Characteristics of Public, Private, and Bureau of Indian Education Elementary and Secondary School Principals in the United States:
NCES 2009-323
June 2009

Selected Findings

  • In 2007–08, there were an estimated 118,610 school principals in the United States; 90,470 were public school principals, 27,960 were private school principals, and 170 were BIE-funded school principals (table 1).

  • Among public school principals, 81 percent were non-Hispanic White, 11 percent were non-Hispanic Black, and 7 percent were Hispanic. Among private school principals, 87 percent were non-Hispanic White, 7 percent were non-Hispanic Black, and 4 percent were Hispanic (table 2).

  • About 50 percent of public school principals and 53 percent of private school principals were female (table 3).
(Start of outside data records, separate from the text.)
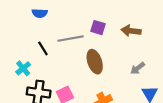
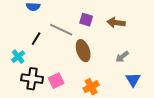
gray line: (70, 39) -> (61, 30), turned 35
black line: (43, 48) -> (36, 39), turned 64

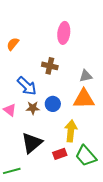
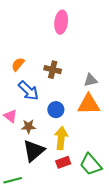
pink ellipse: (64, 33) -> (61, 22), moved
orange semicircle: (13, 44) -> (18, 64), moved
brown star: (33, 108) -> (28, 126), moved
yellow arrow: (71, 131) -> (61, 138), moved

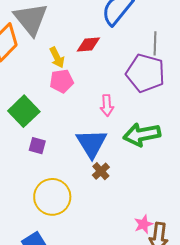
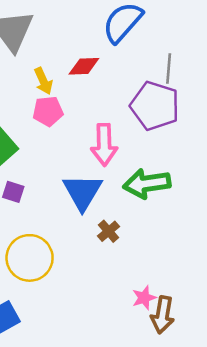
pink arrow: (107, 105) -> (104, 145), size x1.5
brown cross: (101, 171) -> (109, 231), moved

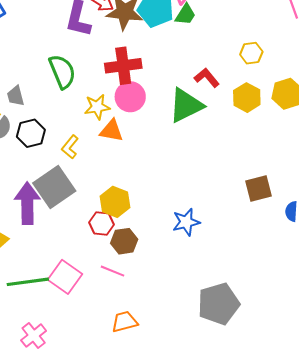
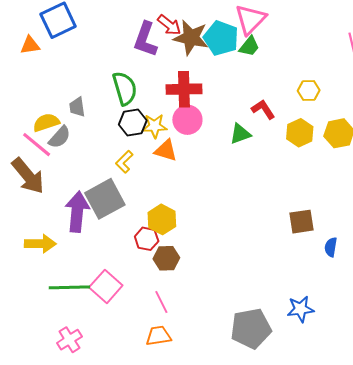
green triangle: (186, 105) -> (240, 134), size x0.6
black hexagon: (31, 133) -> (133, 122), moved
blue star: (186, 222) -> (300, 309), moved
pink line: (112, 271) -> (161, 302), moved, turned 35

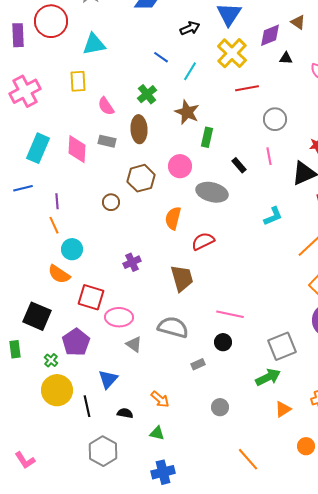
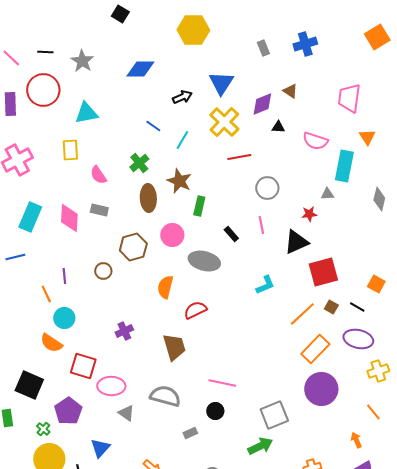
brown ellipse: (139, 129) -> (148, 198), moved
purple line: (57, 201) -> (64, 276), moved

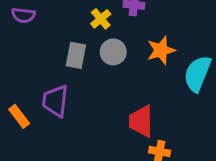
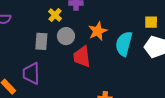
red trapezoid: (141, 121) -> (82, 57), moved

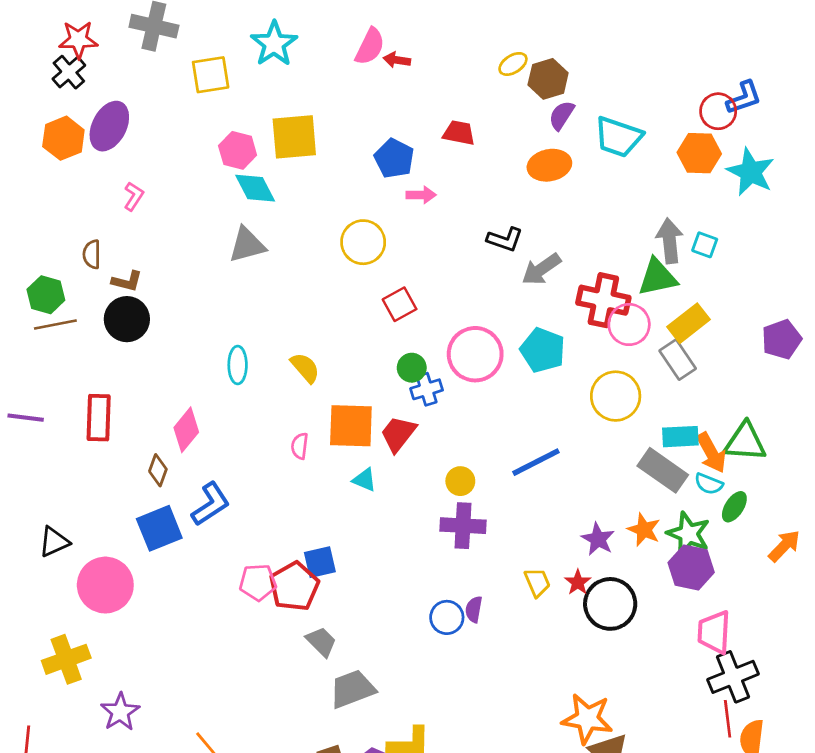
  • Among public schools, more principals held a master's degree (61 percent) as their highest degree than a bachelor's degree or less (1 percent) or an education specialist/professional diploma (29 percent) or a doctorate/first professional degree (8 percent). Among private schools, more principals held a master's degree (50 percent) as their highest degree earned, compared to those with a bachelor's degree or less (33 percent) or an education specialist/professional diploma (10 percent) or a doctorate/first professional degree (7 percent) (table 4).

  • The average annual salary of public school principals was $85,700. Principals in public secondary schools earned more ($90,300) than principals in public elementary schools ($85,200) and in public combined schools ($75,800). Among private school principals, the average annual salary was $57,500. Principals in private secondary schools earned more ($75,100) than principals in private elementary schools ($55,500) and in private combined schools ($55,100) (table 5).

  • On average, public school principals spent 58.4 hours per week on all school-related activities, including 20.8 hours per week interacting with students. Private school principals, on average, spent 53.6 hours per week on all school-related activities, including 19.2 hours per week interacting with students (table 6).

  • Public school principals had, on average, 7.5 years of experience as a principal, of which 4.2 years were spent in their current school. Private school principals had, on average, 10.0 years of experience as a principal, of which 6.8 were spent in their current school (table 7).

  • About 90 percent of public school principals reported having a major influence on hiring new full-time teachers at their school, while 94 percent of private school principals reported the same (table 8).